• **About this exercise**
The response must contain every line from the records below that has "Profile".

• **Record excerpts**
┏━━

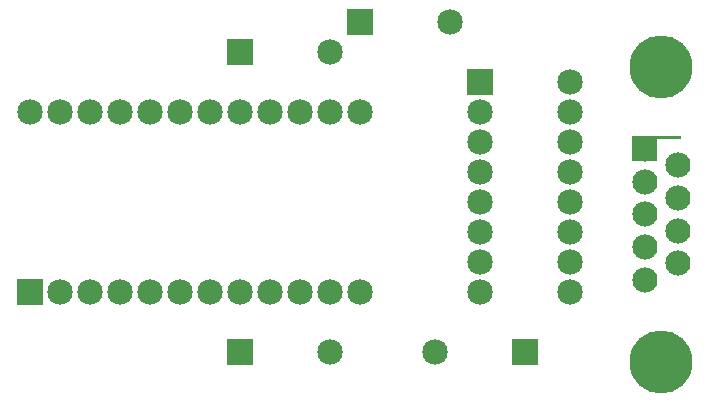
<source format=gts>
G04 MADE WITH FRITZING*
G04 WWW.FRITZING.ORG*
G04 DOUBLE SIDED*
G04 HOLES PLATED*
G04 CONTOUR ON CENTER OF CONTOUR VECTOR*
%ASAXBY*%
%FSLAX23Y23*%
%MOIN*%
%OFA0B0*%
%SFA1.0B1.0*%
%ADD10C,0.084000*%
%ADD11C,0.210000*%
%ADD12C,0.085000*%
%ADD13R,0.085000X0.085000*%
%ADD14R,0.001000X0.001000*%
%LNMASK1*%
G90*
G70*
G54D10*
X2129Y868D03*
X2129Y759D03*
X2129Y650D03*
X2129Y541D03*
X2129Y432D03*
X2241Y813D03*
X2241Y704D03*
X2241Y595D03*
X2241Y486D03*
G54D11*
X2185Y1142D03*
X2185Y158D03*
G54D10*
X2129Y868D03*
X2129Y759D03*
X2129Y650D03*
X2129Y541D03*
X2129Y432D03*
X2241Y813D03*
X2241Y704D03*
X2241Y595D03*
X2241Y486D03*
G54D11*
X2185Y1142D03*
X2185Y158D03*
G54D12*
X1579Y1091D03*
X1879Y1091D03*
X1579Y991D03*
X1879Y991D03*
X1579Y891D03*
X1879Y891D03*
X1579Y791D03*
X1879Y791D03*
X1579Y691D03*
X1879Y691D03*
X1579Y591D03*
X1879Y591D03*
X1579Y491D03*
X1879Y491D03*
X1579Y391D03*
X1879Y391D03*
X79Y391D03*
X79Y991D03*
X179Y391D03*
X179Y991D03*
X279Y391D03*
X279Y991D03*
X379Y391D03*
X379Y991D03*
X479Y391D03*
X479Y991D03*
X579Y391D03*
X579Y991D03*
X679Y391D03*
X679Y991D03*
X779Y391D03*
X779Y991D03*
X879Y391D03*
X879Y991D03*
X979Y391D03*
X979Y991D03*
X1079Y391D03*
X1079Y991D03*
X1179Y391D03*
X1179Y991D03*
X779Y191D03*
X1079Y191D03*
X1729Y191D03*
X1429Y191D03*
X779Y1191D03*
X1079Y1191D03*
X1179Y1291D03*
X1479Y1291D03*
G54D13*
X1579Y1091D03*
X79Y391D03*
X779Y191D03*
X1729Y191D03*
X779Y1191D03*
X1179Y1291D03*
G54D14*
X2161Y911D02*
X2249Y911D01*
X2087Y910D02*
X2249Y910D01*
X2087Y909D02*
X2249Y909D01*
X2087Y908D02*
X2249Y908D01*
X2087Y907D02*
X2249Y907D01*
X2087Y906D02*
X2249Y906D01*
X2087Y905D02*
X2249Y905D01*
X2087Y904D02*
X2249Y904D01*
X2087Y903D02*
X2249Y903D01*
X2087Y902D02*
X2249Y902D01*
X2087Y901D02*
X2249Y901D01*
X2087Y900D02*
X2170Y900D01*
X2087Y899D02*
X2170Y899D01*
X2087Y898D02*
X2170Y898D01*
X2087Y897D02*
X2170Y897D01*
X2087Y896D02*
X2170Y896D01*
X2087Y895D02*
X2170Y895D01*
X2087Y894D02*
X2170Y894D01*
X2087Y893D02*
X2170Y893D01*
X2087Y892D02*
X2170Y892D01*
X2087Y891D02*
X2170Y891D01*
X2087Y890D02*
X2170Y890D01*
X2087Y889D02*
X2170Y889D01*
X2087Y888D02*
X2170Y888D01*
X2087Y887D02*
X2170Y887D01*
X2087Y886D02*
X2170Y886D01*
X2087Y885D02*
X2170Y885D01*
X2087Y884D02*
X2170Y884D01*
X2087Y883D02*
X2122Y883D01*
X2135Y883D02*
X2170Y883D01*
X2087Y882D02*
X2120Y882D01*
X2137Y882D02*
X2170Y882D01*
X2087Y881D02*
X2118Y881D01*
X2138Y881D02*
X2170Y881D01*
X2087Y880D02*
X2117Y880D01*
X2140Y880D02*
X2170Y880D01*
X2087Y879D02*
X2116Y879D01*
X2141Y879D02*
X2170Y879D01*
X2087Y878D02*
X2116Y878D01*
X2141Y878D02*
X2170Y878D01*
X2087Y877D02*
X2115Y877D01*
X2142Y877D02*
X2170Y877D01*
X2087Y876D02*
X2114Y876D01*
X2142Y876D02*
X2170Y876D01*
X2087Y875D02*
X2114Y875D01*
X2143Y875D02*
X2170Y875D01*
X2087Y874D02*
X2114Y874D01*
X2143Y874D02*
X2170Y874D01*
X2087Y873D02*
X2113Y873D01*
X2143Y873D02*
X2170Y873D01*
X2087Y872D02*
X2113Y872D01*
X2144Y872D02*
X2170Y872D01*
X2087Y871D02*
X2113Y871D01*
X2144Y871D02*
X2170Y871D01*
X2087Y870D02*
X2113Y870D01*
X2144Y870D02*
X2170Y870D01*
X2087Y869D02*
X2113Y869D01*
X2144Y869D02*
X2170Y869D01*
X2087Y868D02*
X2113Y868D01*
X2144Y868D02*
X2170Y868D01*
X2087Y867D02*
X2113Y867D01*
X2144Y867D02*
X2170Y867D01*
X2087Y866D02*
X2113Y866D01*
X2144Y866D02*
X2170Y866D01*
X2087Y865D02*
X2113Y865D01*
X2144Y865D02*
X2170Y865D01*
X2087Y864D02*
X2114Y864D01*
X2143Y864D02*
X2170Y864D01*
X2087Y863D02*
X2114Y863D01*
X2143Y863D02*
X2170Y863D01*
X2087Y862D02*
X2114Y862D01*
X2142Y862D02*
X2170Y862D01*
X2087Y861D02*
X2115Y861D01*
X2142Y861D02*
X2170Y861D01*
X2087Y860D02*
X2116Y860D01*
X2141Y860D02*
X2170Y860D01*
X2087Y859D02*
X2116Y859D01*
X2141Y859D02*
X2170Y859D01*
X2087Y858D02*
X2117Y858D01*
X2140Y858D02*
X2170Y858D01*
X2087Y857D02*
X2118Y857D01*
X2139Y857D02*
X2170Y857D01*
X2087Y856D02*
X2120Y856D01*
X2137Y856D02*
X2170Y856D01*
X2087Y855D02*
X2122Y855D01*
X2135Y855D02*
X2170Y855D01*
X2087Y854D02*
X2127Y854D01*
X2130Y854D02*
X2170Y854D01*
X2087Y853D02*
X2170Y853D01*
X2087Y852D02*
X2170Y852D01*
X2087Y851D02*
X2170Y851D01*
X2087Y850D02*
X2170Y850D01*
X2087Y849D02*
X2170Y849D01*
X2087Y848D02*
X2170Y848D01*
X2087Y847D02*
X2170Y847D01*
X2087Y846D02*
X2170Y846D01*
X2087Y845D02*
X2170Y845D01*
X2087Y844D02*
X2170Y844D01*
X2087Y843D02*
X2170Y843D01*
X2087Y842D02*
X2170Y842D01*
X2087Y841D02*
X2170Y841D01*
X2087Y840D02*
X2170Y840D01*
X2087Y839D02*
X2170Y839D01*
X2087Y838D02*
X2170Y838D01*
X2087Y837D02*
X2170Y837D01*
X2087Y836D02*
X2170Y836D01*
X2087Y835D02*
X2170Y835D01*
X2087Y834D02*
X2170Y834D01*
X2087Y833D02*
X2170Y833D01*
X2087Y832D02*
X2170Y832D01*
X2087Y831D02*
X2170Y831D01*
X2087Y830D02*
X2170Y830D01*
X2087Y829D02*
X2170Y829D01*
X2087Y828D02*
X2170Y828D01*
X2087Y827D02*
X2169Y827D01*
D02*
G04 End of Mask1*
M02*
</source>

┗━━
┏━━

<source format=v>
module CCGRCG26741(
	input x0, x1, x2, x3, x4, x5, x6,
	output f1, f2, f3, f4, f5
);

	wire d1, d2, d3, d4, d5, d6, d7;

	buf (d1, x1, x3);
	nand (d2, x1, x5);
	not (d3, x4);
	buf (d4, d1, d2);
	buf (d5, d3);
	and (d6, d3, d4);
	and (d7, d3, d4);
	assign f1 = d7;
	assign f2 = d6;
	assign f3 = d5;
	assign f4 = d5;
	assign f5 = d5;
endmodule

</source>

┗━━
┏━━

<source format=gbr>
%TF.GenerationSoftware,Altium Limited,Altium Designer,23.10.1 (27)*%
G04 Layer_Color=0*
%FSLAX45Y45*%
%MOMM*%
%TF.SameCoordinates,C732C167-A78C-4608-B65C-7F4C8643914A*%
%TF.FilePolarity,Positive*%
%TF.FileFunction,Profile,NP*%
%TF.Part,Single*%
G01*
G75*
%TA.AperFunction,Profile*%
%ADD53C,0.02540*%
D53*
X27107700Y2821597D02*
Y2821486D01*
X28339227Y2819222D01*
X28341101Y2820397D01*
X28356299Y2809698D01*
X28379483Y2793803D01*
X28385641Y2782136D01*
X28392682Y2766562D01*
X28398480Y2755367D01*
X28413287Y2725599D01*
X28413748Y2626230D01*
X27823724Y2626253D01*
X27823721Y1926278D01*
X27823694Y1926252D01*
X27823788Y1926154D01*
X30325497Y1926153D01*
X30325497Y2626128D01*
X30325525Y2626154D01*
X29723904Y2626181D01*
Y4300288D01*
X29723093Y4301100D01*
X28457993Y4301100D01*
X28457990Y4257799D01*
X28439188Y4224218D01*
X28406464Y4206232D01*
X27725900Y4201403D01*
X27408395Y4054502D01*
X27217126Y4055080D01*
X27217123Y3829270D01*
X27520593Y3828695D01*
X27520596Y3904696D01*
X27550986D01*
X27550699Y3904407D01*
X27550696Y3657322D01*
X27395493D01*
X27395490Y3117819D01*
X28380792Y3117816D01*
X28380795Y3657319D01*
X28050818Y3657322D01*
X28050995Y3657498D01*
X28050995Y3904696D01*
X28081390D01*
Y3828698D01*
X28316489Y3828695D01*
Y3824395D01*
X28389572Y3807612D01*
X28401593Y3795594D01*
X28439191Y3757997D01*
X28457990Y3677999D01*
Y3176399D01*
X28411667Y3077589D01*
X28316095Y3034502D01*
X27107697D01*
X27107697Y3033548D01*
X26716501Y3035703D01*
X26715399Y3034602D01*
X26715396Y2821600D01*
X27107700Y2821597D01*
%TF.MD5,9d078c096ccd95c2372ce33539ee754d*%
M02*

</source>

┗━━

• **Response area**
%TF.FileFunction,Profile,NP*%
%TA.AperFunction,Profile*%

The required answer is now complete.